Well, you didn't get the math all right, otherwise you might have seen it yourself!
By Elasticity of substitution, you should refer to
$$ \sigma(x,y) = \frac{\mathrm{d}\log \left(\frac{x}{y}\right)}{\mathrm{d}\log \left(\frac{U_y}{U_x}\right)} $$
Then, constant elasticity of substitution is a property of a function $U$ such that for some constant $\bar \sigma$,
$$ \sigma(x,y) = \bar\sigma \, \forall y, x$$
That is, the elasticity doesn't depend on $x,y$. What you showed as $U$ is a function that has exactly that feature. If you compute $\sigma(x,y)$ (do it!), you will see that
$$ \sigma(x,y) = \bar\sigma = \frac{1}{1+\rho}$$
That is, the elasticity of your $U$ function is constant for any allocation. Hence, we refer to that class of function (for different $\rho$) to Constant-Elasticity-of-Substitution-Functions (with share parameters $\alpha$). Cobb-Douglas preferences would be a special (limiting) case of that, with $\sigma(x,y) = 1$
Example
Say, we produce happiness ($U$) with apples ($x$) and oranges ($y$). Lets look at the allocation $\{5,1\}$. We only have one orange, but we would really want more.

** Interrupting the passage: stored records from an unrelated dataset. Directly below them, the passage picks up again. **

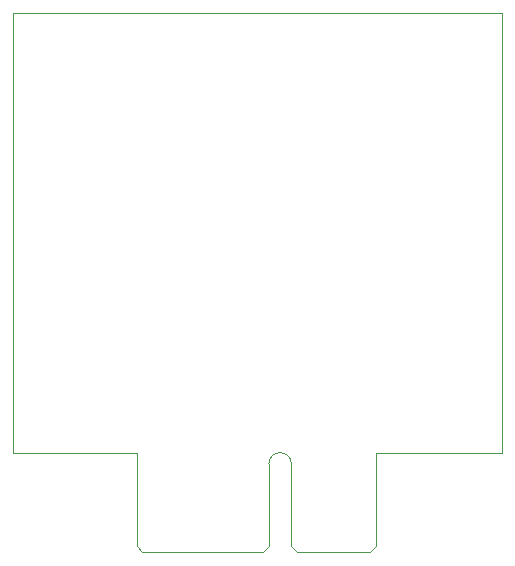
<source format=gbr>
%TF.GenerationSoftware,KiCad,Pcbnew,(6.0.0-0)*%
%TF.CreationDate,2022-02-10T00:31:10-05:00*%
%TF.ProjectId,ROM-Cartridge,524f4d2d-4361-4727-9472-696467652e6b,rev?*%
%TF.SameCoordinates,Original*%
%TF.FileFunction,Profile,NP*%
%FSLAX46Y46*%
G04 Gerber Fmt 4.6, Leading zero omitted, Abs format (unit mm)*
G04 Created by KiCad (PCBNEW (6.0.0-0)) date 2022-02-10 00:31:10*
%MOMM*%
%LPD*%
G01*
G04 APERTURE LIST*
%TA.AperFunction,Profile*%
%ADD10C,0.100000*%
%TD*%
G04 APERTURE END LIST*
D10*
X100380000Y-81300000D02*
X141800000Y-81300000D01*
X100380000Y-118490000D02*
X100380000Y-81300000D01*
X110856000Y-118494000D02*
X100380000Y-118490000D01*
X141800000Y-118490000D02*
X141800000Y-81300000D01*
X131156000Y-118494000D02*
X141800000Y-118490000D01*
%TO.C,J1*%
X122056000Y-119444000D02*
X122056000Y-126394000D01*
X123956000Y-119444000D02*
X123956000Y-126394000D01*
X110856000Y-118494000D02*
X110856000Y-126394000D01*
X111356000Y-126894000D02*
X121556000Y-126894000D01*
X131156000Y-118494000D02*
X131156000Y-126394000D01*
X124456000Y-126894000D02*
X130656000Y-126894000D01*
X110856000Y-126394000D02*
X111356000Y-126894000D01*
X122056000Y-126394000D02*
X121556000Y-126894000D01*
X123956000Y-126394000D02*
X124456000Y-126894000D01*
X131156000Y-126394000D02*
X130656000Y-126894000D01*
X123956000Y-119444000D02*
G75*
G03*
X122056000Y-119444000I-950000J0D01*
G01*
%TD*%
M02*

</source>
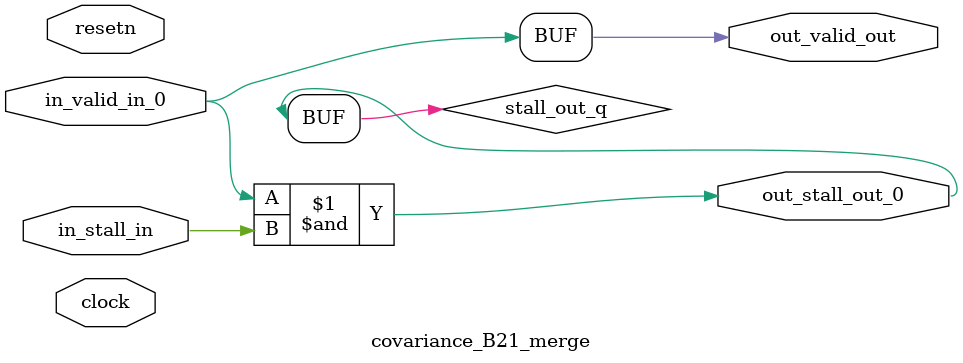
<source format=sv>



(* altera_attribute = "-name AUTO_SHIFT_REGISTER_RECOGNITION OFF; -name MESSAGE_DISABLE 10036; -name MESSAGE_DISABLE 10037; -name MESSAGE_DISABLE 14130; -name MESSAGE_DISABLE 14320; -name MESSAGE_DISABLE 15400; -name MESSAGE_DISABLE 14130; -name MESSAGE_DISABLE 10036; -name MESSAGE_DISABLE 12020; -name MESSAGE_DISABLE 12030; -name MESSAGE_DISABLE 12010; -name MESSAGE_DISABLE 12110; -name MESSAGE_DISABLE 14320; -name MESSAGE_DISABLE 13410; -name MESSAGE_DISABLE 113007; -name MESSAGE_DISABLE 10958" *)
module covariance_B21_merge (
    input wire [0:0] in_stall_in,
    input wire [0:0] in_valid_in_0,
    output wire [0:0] out_stall_out_0,
    output wire [0:0] out_valid_out,
    input wire clock,
    input wire resetn
    );

    wire [0:0] stall_out_q;


    // stall_out(LOGICAL,6)
    assign stall_out_q = in_valid_in_0 & in_stall_in;

    // out_stall_out_0(GPOUT,4)
    assign out_stall_out_0 = stall_out_q;

    // out_valid_out(GPOUT,5)
    assign out_valid_out = in_valid_in_0;

endmodule

</source>
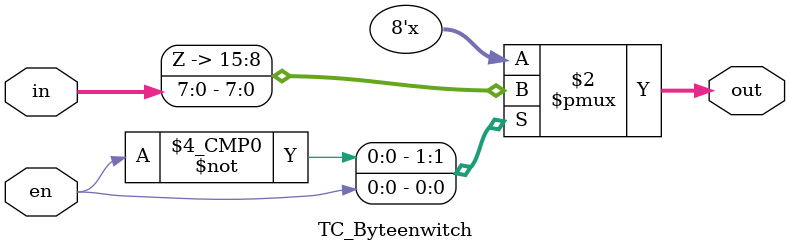
<source format=v>
module TC_Byteenwitch(en, in, out);
    input en;
    input [7:0] in;
    output reg [7:0] out;
    
    always @ (en or in) begin
        case(en)
        1'b0 : out <= 8'bZZZZ_ZZZZ;
        1'b1 : out <= in;
        endcase
    end
endmodule


</source>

Hence, we are willing to give up 2 apples to get one orange, and we would be indifferent:
$$ U(5,1) = U(3,2)$$
It is very easy to substitute apples with oranges, we have a high elasticity of substitution.
Now look at the allocation $\{1,6\}$. Do you think that you would again be willing to lose $40\%$ of $x$ to get an increase of $50\%$ in $y$? Is it true that
$$ U(1,6) = U(0.6, 12)$$
If yes, that means that the elasticity of substitution of $U$ (or my rather handwaving approximation to it) is the same at the two allocations $\{1,6\}$ and $\{5,1\}$. If that was true for all possible allocations, $U$ was CES.
There are some reasons why you would think some preferences are perhaps not CES: For example, if $x$ and $y$ are good complements. Then, when you have little of $x$, you're willing to give up a lot for the other, but that elasticity might decrease the closer you are to equality between the two inputs.